Dating in the "boomer" years is not easy but it does not have to be painful. Perhaps you are coming out of a long-term marriage, or emerging from a period of time where you were consumed with raising children or caring for elderly parents. Maybe you're still responsible for children or parents and you aren't sure what the best way to get back in the game is. Finding love a second (or third!) time around is absolutely possible.
- Take care of YOU. This is so important. So many women rush out to find companionship only to forget how important being happy with herself is. Bottom line, if you're not happy, your relationship will never flourish. Take time to enjoy the things you love, take care of yourself (hint: pedicures do wonders), find new interests. You never know who you'll find when you're out there learning new things!
- Do NOT make a finding a man your biggest goal. It will never happen if all of your focus is on meeting Mr. Right. You will burn out or turn off any potential suitor! The best way to find love is to not make it your life's work.
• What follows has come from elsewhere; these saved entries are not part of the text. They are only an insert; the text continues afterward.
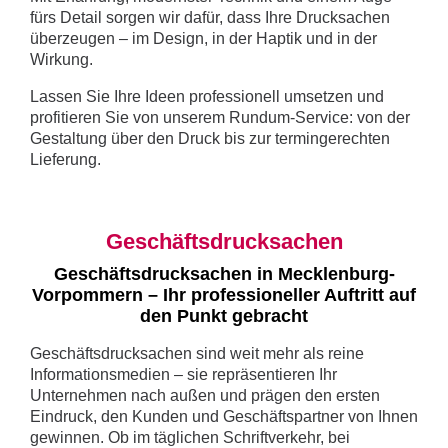
fürs Detail sorgen wir dafür, dass Ihre Drucksachen
überzeugen – im Design, in der Haptik und in der
Wirkung.
Lassen Sie Ihre Ideen professionell umsetzen und
profitieren Sie von unserem Rundum-Service: von der
Gestaltung über den Druck bis zur termingerechten
Lieferung.
Geschäftsdrucksachen
Geschäftsdrucksachen in Mecklenburg-
Vorpommern – Ihr professioneller Auftritt auf
den Punkt gebracht
Geschäftsdrucksachen sind weit mehr als reine
Informationsmedien – sie repräsentieren Ihr
Unternehmen nach außen und prägen den ersten
Eindruck, den Kunden und Geschäftspartner von Ihnen
gewinnen. Ob im täglichen Schriftverkehr, bei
- Do not make a wish list or limit yourself in the "who to date" department. You might think you will only date dark haired men who are over 6'1" tall but chances are the love of your life might come in a different package. Be open to something new. You will be surprised that the guy you wouldn't take a second look at might just be perfect for you.
- Be honest and never sacrifice what is important to you. A warm body is nice, but isn't what you need in the long run. If you get into a relationship and you have to wonder if he's feeling the same, he's not. Don't commit just to have someone. Date. Learn about yourself. This time around, make it right for YOU.
Most of all, be ready. That means don't rush out and try to find a "replacement". Spend enough time getting to know yourself before you let someone else get to know you.

Older dating is certainly not the same. My husband died at 50, his wish was for me to remarry. It was very weird meeting men at that age. I had my list of what was acceptable, what was not. Who I would date and who I would not. HAHA.. I was not going to date anyone who had been married before, I did not want to be compared. I very soon learned if they were not married by then they were not marriage quality and there were big reasons they were still single! Every line on my list was dissolved either with headaches or heartaches.
Now, I have remarried. I remarried a man who had broken every line on the list and had I stuck to my list never would be married to another wonderful man. I have been twice blessed in marriage, my first husband of about 30 years and now my second husband.
Never say never!
Great advice! The last thing people need is to get stuck in a rebound relationship, then feel to guilty to leave.